- [DIRECTIONS FOR THIS TASK]: Only one stretch of the records below is wanted: the lines from the one holding "29: (734, 162)" through the one holding "77: (213, 73)". Return it exactly, both ends included.

(Records from a data source)
Start of Block

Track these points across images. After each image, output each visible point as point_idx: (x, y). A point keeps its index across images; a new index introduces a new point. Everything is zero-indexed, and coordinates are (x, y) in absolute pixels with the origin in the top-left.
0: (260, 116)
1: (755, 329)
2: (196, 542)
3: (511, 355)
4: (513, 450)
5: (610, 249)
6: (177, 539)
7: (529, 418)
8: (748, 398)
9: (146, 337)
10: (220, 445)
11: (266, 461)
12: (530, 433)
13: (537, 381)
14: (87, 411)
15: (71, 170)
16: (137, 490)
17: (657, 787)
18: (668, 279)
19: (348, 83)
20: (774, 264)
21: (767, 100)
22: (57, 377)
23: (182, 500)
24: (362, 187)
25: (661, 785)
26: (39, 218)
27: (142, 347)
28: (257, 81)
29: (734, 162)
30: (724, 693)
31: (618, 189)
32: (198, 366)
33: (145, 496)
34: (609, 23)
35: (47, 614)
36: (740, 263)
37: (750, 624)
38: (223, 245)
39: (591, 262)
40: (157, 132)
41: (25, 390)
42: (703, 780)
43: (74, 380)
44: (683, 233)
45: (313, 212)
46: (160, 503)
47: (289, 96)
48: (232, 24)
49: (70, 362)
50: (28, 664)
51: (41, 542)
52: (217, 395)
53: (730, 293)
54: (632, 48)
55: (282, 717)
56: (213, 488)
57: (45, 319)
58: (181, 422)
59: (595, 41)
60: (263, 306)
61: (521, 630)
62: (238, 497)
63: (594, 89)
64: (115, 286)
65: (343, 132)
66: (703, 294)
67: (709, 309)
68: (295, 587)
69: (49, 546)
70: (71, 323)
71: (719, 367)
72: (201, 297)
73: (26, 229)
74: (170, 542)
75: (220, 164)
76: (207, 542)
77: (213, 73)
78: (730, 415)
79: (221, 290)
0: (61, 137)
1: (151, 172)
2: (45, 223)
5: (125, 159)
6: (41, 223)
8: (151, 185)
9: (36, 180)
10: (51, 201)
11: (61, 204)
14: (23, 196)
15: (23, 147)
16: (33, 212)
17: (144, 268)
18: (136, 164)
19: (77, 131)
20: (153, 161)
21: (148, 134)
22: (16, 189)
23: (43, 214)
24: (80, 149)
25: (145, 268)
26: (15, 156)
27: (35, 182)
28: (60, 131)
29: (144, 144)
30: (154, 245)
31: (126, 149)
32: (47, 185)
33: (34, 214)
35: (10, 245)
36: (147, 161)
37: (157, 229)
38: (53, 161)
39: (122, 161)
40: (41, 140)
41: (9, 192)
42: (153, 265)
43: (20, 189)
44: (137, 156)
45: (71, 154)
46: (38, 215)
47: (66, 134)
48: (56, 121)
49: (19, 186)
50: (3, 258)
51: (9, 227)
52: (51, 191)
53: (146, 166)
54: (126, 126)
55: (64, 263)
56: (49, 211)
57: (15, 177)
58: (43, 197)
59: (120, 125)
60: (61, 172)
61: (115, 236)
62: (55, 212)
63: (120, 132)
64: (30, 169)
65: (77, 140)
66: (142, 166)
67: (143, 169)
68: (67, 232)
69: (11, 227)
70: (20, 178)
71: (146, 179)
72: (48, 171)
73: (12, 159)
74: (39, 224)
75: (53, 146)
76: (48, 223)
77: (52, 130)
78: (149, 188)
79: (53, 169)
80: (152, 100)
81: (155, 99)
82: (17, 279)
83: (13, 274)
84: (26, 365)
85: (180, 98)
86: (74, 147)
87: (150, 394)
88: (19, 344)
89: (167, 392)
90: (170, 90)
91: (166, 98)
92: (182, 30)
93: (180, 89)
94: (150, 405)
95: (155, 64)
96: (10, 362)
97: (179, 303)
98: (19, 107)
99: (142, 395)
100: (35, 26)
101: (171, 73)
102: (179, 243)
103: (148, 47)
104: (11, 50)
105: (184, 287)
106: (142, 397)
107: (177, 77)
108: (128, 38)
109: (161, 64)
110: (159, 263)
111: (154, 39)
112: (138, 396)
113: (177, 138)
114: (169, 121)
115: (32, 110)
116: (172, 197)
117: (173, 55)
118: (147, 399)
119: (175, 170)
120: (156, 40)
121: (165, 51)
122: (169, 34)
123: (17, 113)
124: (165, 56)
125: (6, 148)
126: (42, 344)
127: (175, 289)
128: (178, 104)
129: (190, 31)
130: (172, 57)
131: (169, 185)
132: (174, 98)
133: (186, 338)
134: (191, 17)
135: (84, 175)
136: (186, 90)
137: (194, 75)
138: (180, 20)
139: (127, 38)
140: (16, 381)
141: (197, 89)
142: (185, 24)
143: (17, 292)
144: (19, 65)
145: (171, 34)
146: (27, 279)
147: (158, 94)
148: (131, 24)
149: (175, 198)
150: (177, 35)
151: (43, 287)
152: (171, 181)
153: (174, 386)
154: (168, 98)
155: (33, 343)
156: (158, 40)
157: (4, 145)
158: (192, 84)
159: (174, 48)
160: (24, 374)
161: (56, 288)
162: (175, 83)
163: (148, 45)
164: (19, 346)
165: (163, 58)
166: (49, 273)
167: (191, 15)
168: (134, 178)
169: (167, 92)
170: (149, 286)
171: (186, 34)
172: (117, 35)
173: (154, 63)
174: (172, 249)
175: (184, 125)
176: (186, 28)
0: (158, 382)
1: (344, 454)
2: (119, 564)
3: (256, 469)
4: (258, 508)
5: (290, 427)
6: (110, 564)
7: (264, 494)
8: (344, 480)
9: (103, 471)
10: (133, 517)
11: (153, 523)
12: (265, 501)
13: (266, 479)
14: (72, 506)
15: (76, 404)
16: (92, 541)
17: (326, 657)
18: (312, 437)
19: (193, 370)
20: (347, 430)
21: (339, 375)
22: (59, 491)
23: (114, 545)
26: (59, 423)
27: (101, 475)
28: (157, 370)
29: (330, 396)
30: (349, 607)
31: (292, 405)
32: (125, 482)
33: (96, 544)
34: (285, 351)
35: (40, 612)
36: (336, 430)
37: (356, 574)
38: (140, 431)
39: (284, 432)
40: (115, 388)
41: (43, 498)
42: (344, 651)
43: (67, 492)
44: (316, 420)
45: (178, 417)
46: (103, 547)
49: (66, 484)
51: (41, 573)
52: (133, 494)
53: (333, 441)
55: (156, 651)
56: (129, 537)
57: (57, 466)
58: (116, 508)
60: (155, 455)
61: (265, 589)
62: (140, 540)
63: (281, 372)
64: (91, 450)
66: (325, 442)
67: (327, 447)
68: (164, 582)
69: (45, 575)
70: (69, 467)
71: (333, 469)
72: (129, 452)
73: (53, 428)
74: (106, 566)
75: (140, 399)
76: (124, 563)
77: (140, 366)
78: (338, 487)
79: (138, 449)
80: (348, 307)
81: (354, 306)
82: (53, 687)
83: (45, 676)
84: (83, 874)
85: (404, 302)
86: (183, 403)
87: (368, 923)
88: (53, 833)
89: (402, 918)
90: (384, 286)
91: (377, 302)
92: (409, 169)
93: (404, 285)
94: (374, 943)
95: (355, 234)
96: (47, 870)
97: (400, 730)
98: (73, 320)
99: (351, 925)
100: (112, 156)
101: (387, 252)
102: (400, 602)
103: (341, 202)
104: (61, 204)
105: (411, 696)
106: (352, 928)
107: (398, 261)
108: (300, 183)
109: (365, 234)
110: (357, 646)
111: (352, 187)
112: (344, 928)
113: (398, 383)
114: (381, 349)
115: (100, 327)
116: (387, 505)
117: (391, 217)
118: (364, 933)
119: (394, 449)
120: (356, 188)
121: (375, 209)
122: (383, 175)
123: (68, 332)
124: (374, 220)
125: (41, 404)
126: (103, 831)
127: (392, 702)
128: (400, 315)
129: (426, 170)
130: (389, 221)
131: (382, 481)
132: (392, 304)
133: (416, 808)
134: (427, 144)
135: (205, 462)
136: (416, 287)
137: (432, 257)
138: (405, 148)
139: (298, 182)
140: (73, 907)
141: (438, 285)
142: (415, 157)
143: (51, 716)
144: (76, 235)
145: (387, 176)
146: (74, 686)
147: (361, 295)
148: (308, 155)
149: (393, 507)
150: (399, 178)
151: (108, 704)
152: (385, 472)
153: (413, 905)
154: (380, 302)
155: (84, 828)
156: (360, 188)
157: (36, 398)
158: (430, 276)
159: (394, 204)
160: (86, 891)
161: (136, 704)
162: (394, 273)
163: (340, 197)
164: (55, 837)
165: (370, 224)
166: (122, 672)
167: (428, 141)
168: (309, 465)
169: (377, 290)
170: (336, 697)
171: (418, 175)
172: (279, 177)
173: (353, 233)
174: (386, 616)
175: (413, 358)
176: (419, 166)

End of Block

- [EXPECTED ANSWER]:
29: (734, 162)
30: (724, 693)
31: (618, 189)
32: (198, 366)
33: (145, 496)
34: (609, 23)
35: (47, 614)
36: (740, 263)
37: (750, 624)
38: (223, 245)
39: (591, 262)
40: (157, 132)
41: (25, 390)
42: (703, 780)
43: (74, 380)
44: (683, 233)
45: (313, 212)
46: (160, 503)
47: (289, 96)
48: (232, 24)
49: (70, 362)
50: (28, 664)
51: (41, 542)
52: (217, 395)
53: (730, 293)
54: (632, 48)
55: (282, 717)
56: (213, 488)
57: (45, 319)
58: (181, 422)
59: (595, 41)
60: (263, 306)
61: (521, 630)
62: (238, 497)
63: (594, 89)
64: (115, 286)
65: (343, 132)
66: (703, 294)
67: (709, 309)
68: (295, 587)
69: (49, 546)
70: (71, 323)
71: (719, 367)
72: (201, 297)
73: (26, 229)
74: (170, 542)
75: (220, 164)
76: (207, 542)
77: (213, 73)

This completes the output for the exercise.